%%

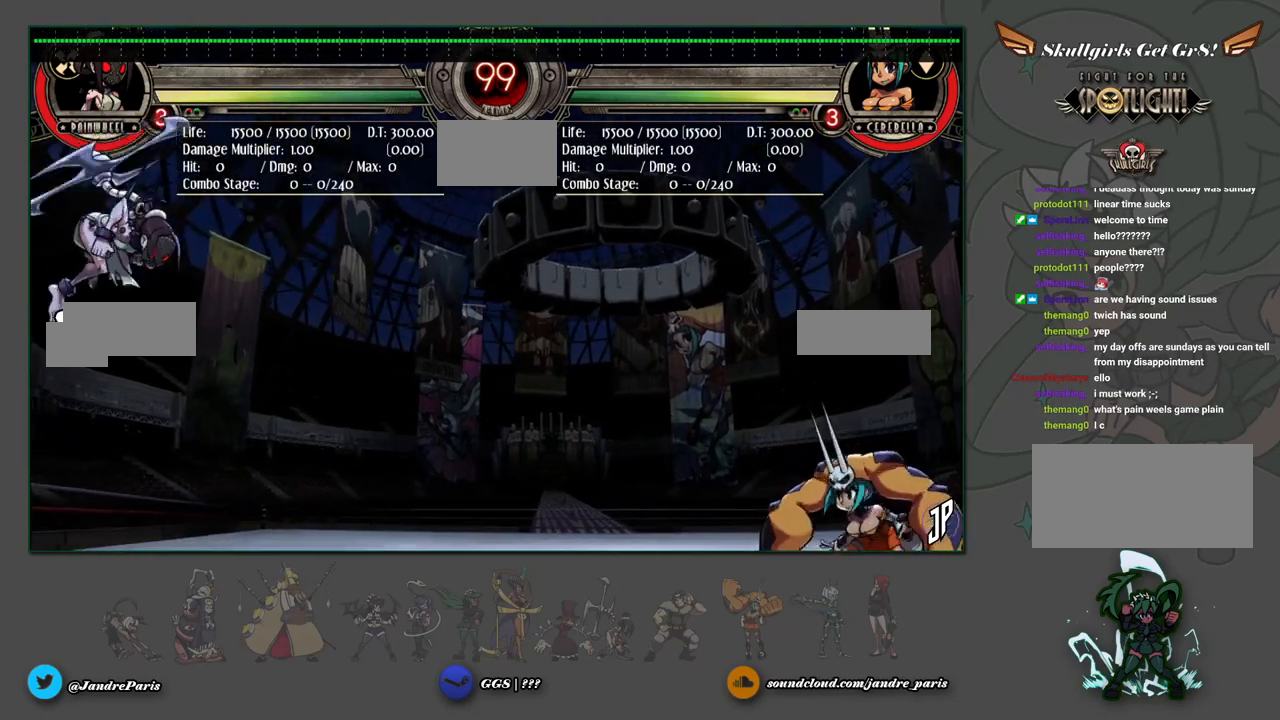
{"buttons": [], "left_stick": "right", "events": [[83, "left_stick", "left"], [417, "left_stick", "right"]]}
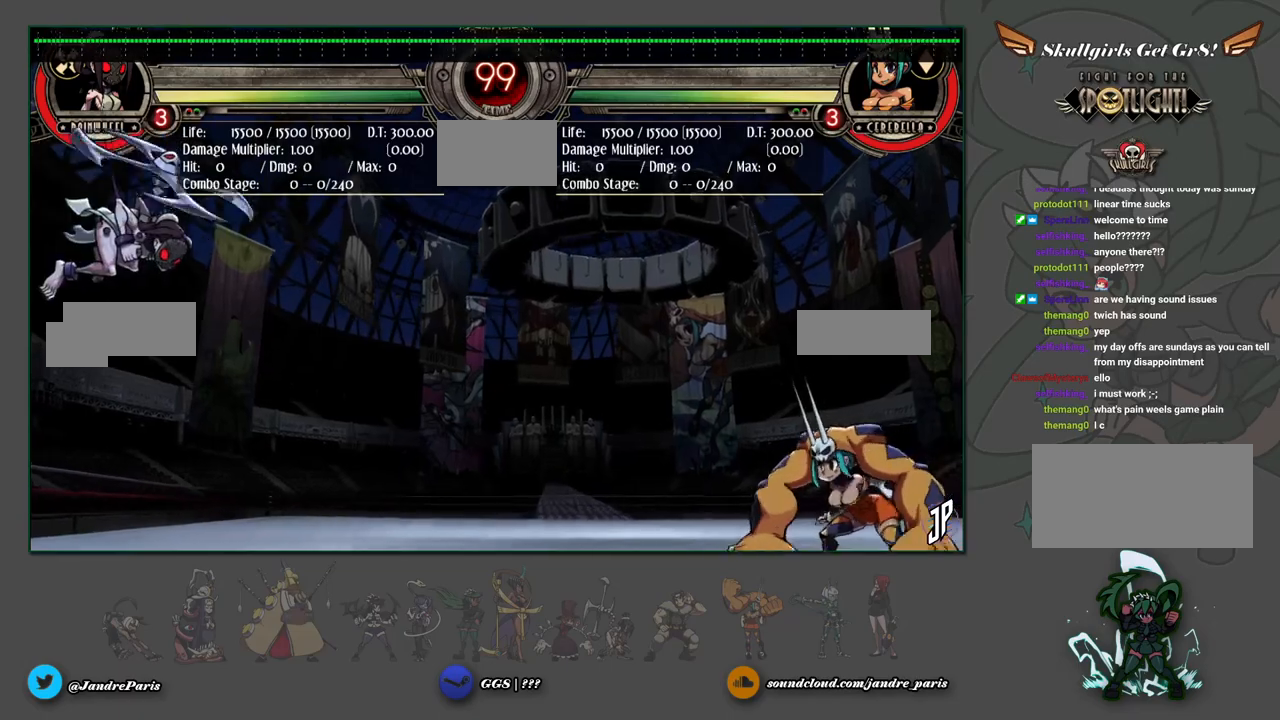
{"buttons": [], "left_stick": "right", "events": [[283, "left_stick", "left"], [500, "left_stick", "right"]]}
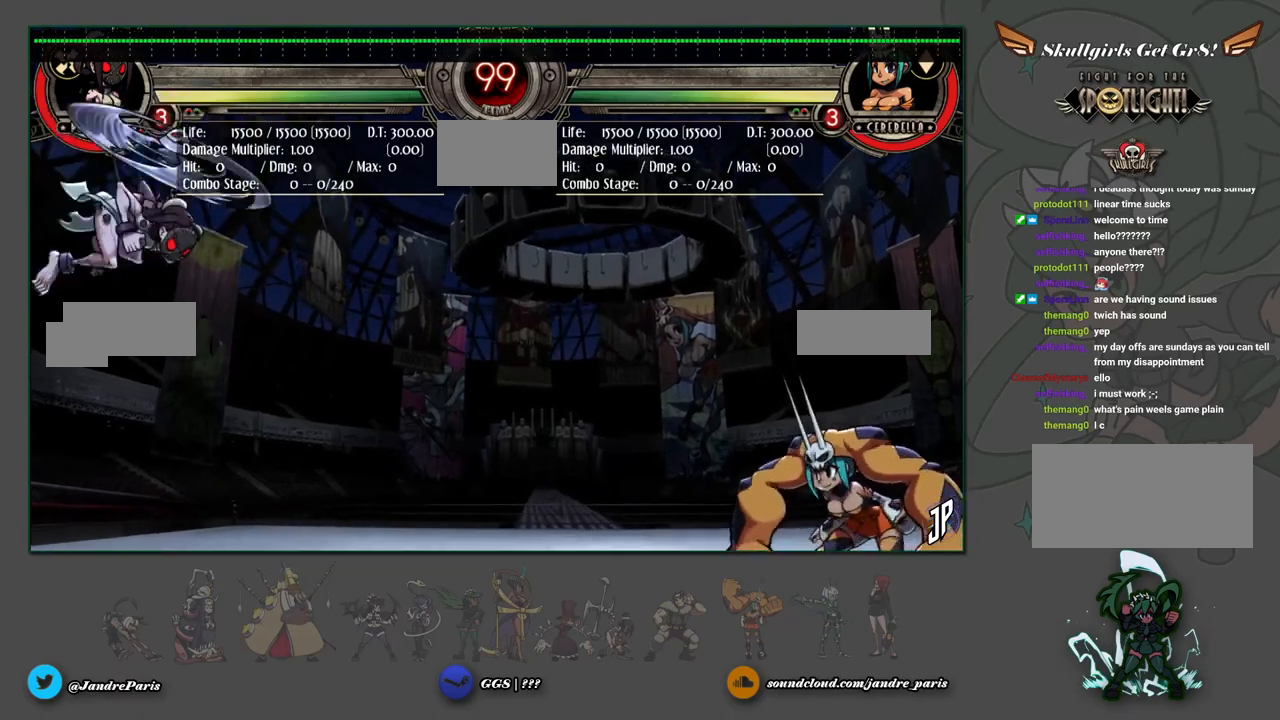
{"buttons": [], "left_stick": "left", "events": [[117, "left_stick", "left"], [200, "left_stick", "right"], [283, "left_stick", "left"], [367, "left_stick", "right"], [450, "left_stick", "left"]]}
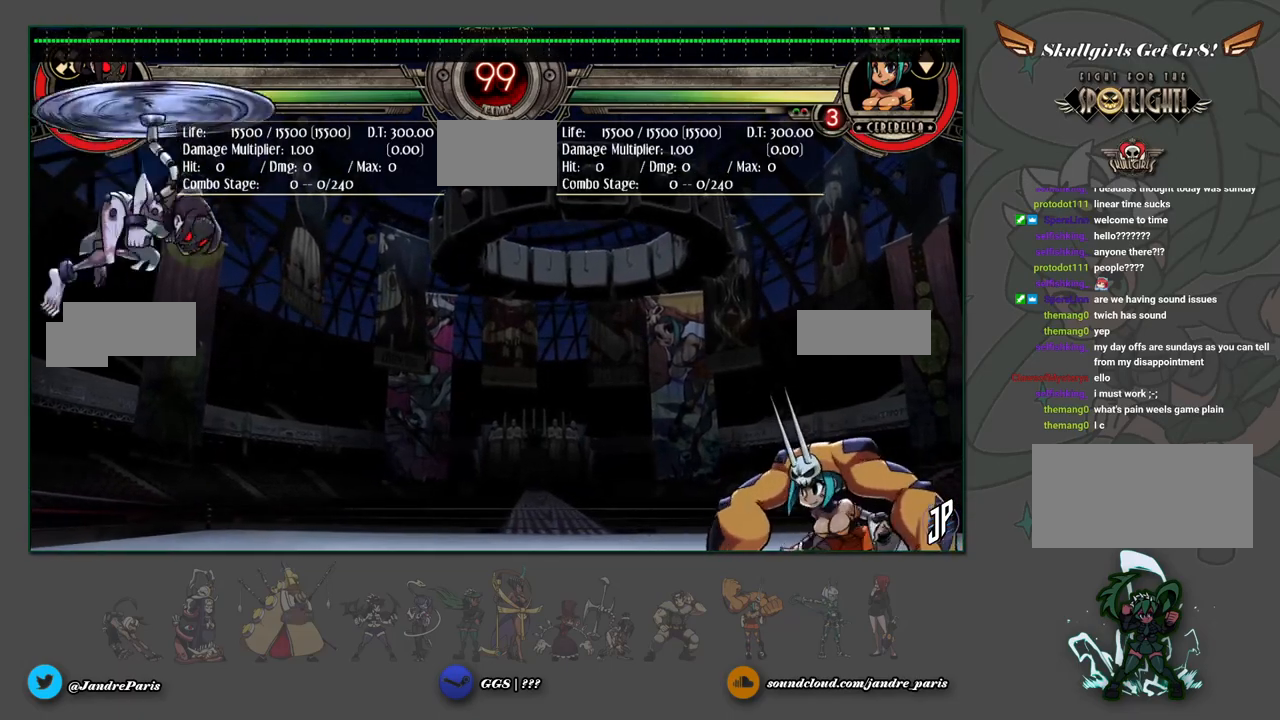
{"buttons": [], "left_stick": "left", "events": [[17, "left_stick", "right"], [100, "left_stick", "left"], [217, "left_stick", "center"], [283, "left_stick", "left"]]}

%%

WHAT TO PRODUCE:
Please output the entire listing above verbatim and omit its images.

WRITTEN RESPONSE:
{"buttons": [], "left_stick": "right", "events": [[83, "left_stick", "left"], [417, "left_stick", "right"]]}
{"buttons": [], "left_stick": "right", "events": [[283, "left_stick", "left"], [500, "left_stick", "right"]]}
{"buttons": [], "left_stick": "left", "events": [[117, "left_stick", "left"], [200, "left_stick", "right"], [283, "left_stick", "left"], [367, "left_stick", "right"], [450, "left_stick", "left"]]}
{"buttons": [], "left_stick": "left", "events": [[17, "left_stick", "right"], [100, "left_stick", "left"], [217, "left_stick", "center"], [283, "left_stick", "left"]]}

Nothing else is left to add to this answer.